We also invested in tools such as SonarQube and Snyk to monitor code quality and vulnerabilities. Complementing these investments were knowledge-sharing sessions on code reviews, automated testing, and documentation practices, all of which helped us maintain coding standards and keep technical debt in check.
Sometimes, simplicity proved to be the best strategy. This insight was crucial when integrating our event messaging system with Power Apps. A straightforward approach helped us resolve performance bottlenecks while improving both the security and debuggability of the system.

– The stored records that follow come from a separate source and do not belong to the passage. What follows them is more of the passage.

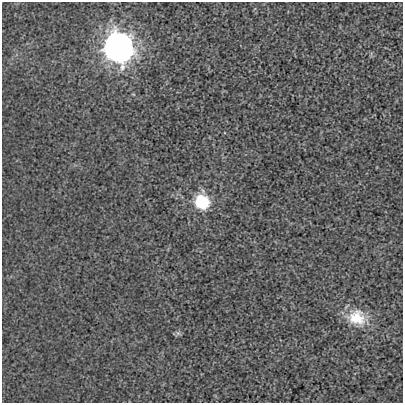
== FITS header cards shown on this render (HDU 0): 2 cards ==
NAXIS1  =                  401
NAXIS2  =                  401

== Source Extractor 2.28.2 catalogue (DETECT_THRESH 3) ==
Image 401 x 401 px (HDU 0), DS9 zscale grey, 1 PNG px = 1 image px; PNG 405 x 405 px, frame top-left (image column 1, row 401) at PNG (2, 2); no overlay
Background -8.62e-05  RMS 0.0027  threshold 0.00803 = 3 sigma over >= 5 px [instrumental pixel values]
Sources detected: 4; all 4 listed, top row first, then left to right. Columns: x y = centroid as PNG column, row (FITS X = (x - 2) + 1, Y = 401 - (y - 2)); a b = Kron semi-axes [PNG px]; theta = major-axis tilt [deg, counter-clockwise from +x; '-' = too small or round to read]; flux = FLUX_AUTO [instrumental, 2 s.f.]
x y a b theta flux
119 47 12 12 - 220
202 202 10 9 - 13
357 318 26 19 -19 5.3
178 333 7 5 43 0.39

To optimize costs, we conducted continuous audits of our cloud resources, consulted Microsoft experts, maintained monthly cloud spending reports, carefully selected licenses, and resources, and analyzed areas for cost reductions. These efforts revealed opportunities to reduce cloud expenses.
Amid these initiatives, we collaborated with compliance auditors to implement processes that made SOC2 and HIPAA compliance more manageable and less burdensome.
When developers get additional responsibilities—such as deployments, research, POCs, and integrations—it occasionally slows feature development. The platform team stepped in to provide seamless pathways for developers to build and test their features efficiently.
Our platform team, a diverse group of specialists, often felt like a gang of misfits working together on a heist. Despite our differences, we were able to make significant strides. And as we move forward, we’re excited to tackle new challenges, including centralized logging and monitoring, and unified single sign-on systems.
Bridging the gap: Key learnings
Working as both a Developer and in DevOps has given me valuable insights into the processes, mindsets, and philosophies of both teams. While there are notable similarities, there are also key differences in how these teams approach their work. Here are some of the lessons that developers and operations teams can learn from each other. ##$ What developers can learn from DevOps/Operational teams
- Holistic thinking: Adopting a system-wide perspective, taking ownership of the entire software lifecycle.
- Proactive problem-solving: Learning to anticipate issues to build resilient, scalable solutions.
- Collaboration: Breaking silos and fostering open communication enables developers to align with cross-functional teams and shared goals.
- Iterative improvement: Practicing continuous improvement—measuring, learning, and adapting— to enhance developers' workflows.
What operational teams can learn from developers
- Shift-left thinking: Addressing potential issues earlier in the lifecycle, such as during design or pipeline automation, to prevent downstream inefficiencies.
- Fail fast, learn fast: Adopting a developer mindset of testing and iterating in controlled environments can refine strategies effectively.
- Simplicity in design: Emphasizing simplicity helps reduce complexity in processes, tooling, and infrastructure.
- Code-driven operations: Infrastructure as code simplifies automation and enforces guardrails for cost efficiency.
The bigger picture: Empowering teams and systems
Transitioning into DevOps has been one of the most rewarding and transformative phases of my career. While I occasionally miss the immediacy of feature development, the far-reaching impact of platform engineering makes this journey incredibly fulfilling. By focusing on the bigger picture, we’re building systems that empower teams to innovate confidently and efficiently.
A core DevOps principle—"you build it, you test it"—emphasizes a strong collaboration and overlap between development and operations teams. Through platform engineering, we’ve made significant strides toward realizing that vision. Looking ahead, our goal is to bring more developers into the fold, equipping them with the DevOps philosophy and fostering a mindset that blends the best of both development and operations perspectives.